For the first time in my life I realized how important English was. It opens my eyes and transforms my life. The fact that I can learn anything I want if I know English changes me. I wanted to be able to read, to write, to communicate better. I listened to English songs only, I read lots of books, I talked to myself whenever possible, etc. I didn't do it just because of TOEFL but because I honestly wanted to be good at it. I know it’s also a weird connection between passion in DIY and passion in English. Passion did not come suddenly in my dreams, it came because I wanted to be better everyday at crocheting, and later English.

In a more professional aspect, I love endo because after many failure, I want to be better at it. I wonder what I did wrong, what I learned and what I should do to prevent it happening again. I love esthetic operative because when I look at my restorations and other colleagues’ restorations, I feel the shame and I want to learn the secret to do a better, more natural-looking ones. I love pros because I am not good at it and I have so much to learn. The “so much to learn” excites me in the way “sleeping on the floor of a church” excites me years ago.

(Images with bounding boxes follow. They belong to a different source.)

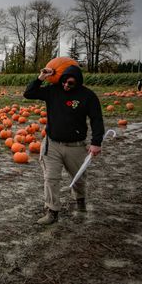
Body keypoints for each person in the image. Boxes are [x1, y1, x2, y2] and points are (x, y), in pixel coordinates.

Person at [24, 65, 104, 225]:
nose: (66, 85)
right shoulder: (53, 90)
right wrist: (41, 77)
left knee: (79, 178)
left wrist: (96, 143)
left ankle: (80, 201)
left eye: (71, 83)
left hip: (76, 146)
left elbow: (97, 119)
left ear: (78, 82)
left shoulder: (88, 96)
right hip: (52, 144)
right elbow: (29, 94)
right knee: (50, 178)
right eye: (64, 82)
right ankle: (52, 211)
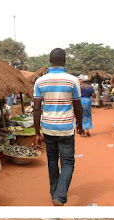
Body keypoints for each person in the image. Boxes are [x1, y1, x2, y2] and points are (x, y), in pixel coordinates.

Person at [33, 48, 83, 206]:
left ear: (50, 60)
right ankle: (59, 196)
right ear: (65, 60)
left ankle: (54, 191)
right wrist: (80, 125)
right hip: (66, 129)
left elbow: (36, 109)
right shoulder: (73, 80)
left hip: (47, 128)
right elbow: (78, 107)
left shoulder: (40, 81)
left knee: (52, 161)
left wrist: (36, 132)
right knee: (68, 162)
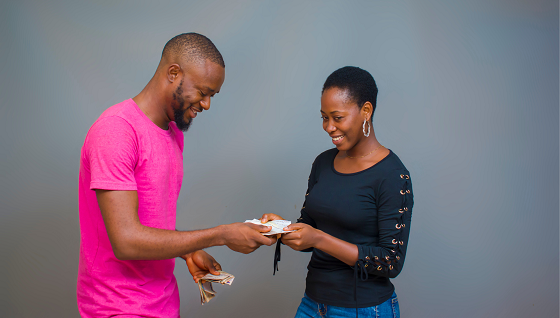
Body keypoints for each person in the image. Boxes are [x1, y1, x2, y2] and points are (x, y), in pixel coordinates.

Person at [77, 33, 276, 317]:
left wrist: (186, 250)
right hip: (117, 307)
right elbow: (126, 240)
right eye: (203, 92)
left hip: (163, 303)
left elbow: (150, 221)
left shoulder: (172, 135)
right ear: (173, 73)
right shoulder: (116, 132)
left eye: (212, 96)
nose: (206, 104)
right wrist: (220, 235)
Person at [261, 66, 413, 318]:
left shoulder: (393, 175)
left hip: (363, 310)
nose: (328, 127)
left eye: (337, 117)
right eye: (323, 117)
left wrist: (319, 239)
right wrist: (282, 229)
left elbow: (391, 261)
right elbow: (308, 228)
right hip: (313, 304)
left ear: (366, 111)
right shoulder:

When I first started the drafting version of this website, I was overjoy that I kept bouncing my legs for hours. For the first time in my life I now know how to buy a domain, how to build a website and I did it from scratch on my own (of course with some help from one of my friends). It may be nothing for someone, but for me I learnt a new skillset and no matter if the blog is successful or not, I am happy. I want to do my best to build it the way I imagine it should be. I spent hours to read how to create good content, how to make better visual effect, what to avoid, etc. and I always ask myself what else I can do to make it better. I am not a master but I know I am trying my best and that is more important. So passion comes when trying our best at whatever we are doing.

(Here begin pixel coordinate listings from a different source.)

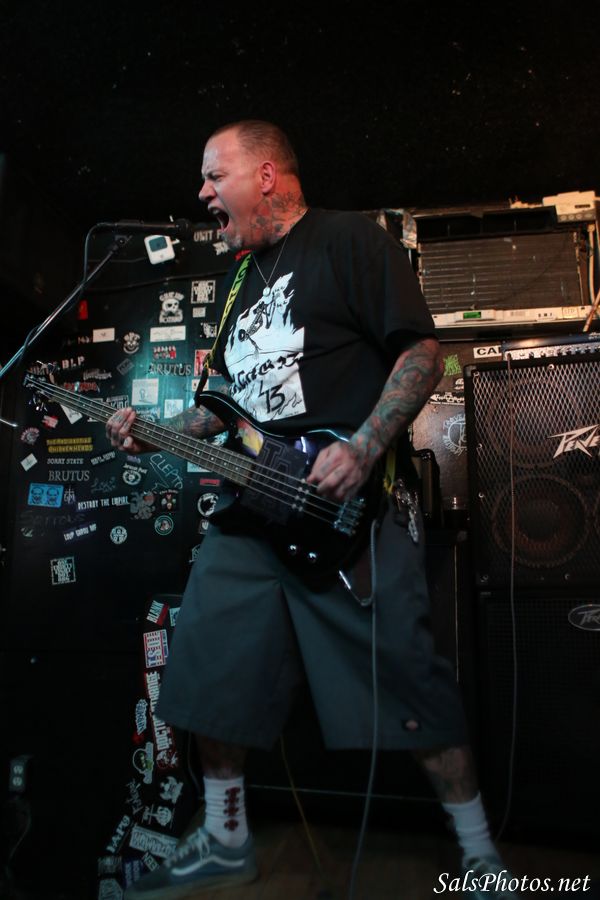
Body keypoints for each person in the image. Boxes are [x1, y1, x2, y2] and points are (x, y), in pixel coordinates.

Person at [106, 120, 519, 900]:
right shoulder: (237, 286)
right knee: (208, 671)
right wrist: (150, 432)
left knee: (410, 681)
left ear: (266, 175)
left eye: (214, 175)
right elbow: (219, 412)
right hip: (250, 515)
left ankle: (478, 855)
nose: (202, 194)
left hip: (344, 509)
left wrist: (364, 446)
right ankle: (227, 838)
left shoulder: (349, 242)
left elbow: (421, 351)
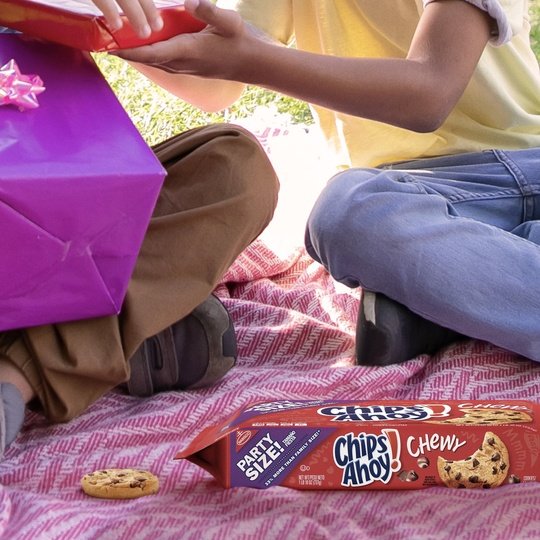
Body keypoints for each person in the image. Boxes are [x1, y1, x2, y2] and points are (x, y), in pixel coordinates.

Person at [102, 0, 540, 367]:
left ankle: (448, 300)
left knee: (348, 207)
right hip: (410, 196)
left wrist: (252, 61)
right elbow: (221, 81)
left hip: (518, 165)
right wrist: (112, 31)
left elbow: (429, 92)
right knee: (348, 215)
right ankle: (466, 295)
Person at [0, 15, 279, 455]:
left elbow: (220, 89)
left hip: (59, 211)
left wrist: (110, 25)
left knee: (234, 170)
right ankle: (74, 351)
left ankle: (20, 371)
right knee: (192, 331)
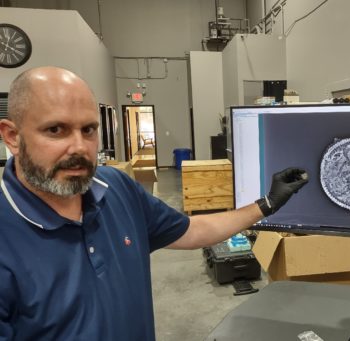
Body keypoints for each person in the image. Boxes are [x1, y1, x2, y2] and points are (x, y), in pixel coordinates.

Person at [0, 66, 309, 340]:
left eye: (89, 129)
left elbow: (193, 230)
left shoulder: (116, 188)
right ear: (12, 136)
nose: (79, 147)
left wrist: (267, 203)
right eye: (56, 130)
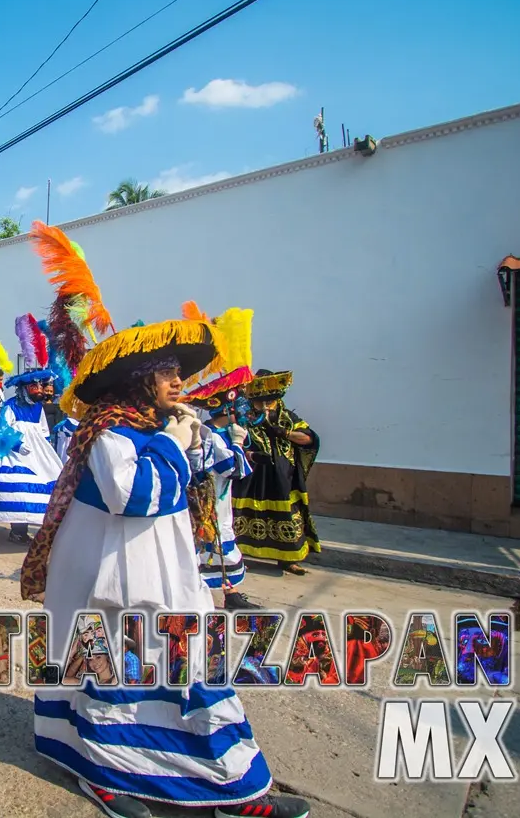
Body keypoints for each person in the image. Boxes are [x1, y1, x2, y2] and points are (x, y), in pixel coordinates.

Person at [19, 316, 310, 818]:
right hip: (115, 581)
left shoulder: (156, 426)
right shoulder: (109, 432)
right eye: (166, 372)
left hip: (164, 572)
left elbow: (191, 484)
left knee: (192, 669)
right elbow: (134, 495)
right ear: (138, 381)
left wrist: (193, 441)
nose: (179, 382)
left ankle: (233, 788)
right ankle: (105, 777)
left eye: (179, 371)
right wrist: (175, 442)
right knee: (116, 679)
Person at [232, 370, 321, 575]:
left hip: (282, 477)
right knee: (243, 513)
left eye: (270, 401)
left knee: (287, 515)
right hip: (251, 476)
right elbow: (231, 442)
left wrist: (283, 432)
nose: (265, 405)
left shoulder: (287, 418)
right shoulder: (242, 417)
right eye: (261, 401)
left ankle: (288, 559)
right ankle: (239, 558)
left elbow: (309, 439)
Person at [183, 377, 257, 609]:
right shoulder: (210, 436)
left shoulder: (212, 433)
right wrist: (237, 444)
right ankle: (219, 596)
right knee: (213, 544)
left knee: (215, 543)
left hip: (214, 499)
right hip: (210, 501)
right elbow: (235, 468)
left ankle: (229, 594)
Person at [0, 371, 63, 544]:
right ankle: (18, 531)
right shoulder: (11, 405)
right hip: (13, 453)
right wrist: (17, 445)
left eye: (40, 386)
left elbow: (44, 430)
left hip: (36, 452)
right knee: (19, 490)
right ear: (24, 389)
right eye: (34, 386)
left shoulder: (38, 408)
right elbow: (2, 429)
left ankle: (35, 528)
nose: (39, 390)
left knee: (45, 484)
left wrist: (47, 449)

Alert, I don’t do everything with passion cause that will exhaust me. I know how much energy I have and how much I should spend for each activities. I usually pick among all current activities, which one is the most important during that specific time period, and which one can create more positive energy back. My most important duty right now is to finish requirements so I can graduate on time, therefore I spend the most energy on it. This blog helps me to gain positivity and confidence so I can focus better on the previous one so I spend energy second most. I am also not “high” all the time. There is a lot of down time, insecure time when I do nothing, reflect, relax, save energy for when I come back.

Bottom line, you don’t find passion, you choose to live with passion. It comes when one chooses to make the best out of whatever one is doing, when one keeps improving themselves and learning new things. I know this topic has little in common with taking NBDE or applying for dental schools, but I think it’s an important part of life. Whatever you do, either preparing for application or choosing a longer path such as becoming an assistant or hygienist now so you can save up for dental schools later, do it with all your heart but in a smart way. Always asking “what else…” but do not exhaust yourself. Everyone needs a break at some point. It’s good to stop and breathe every now and then as “Life is a marathon not a sprint”.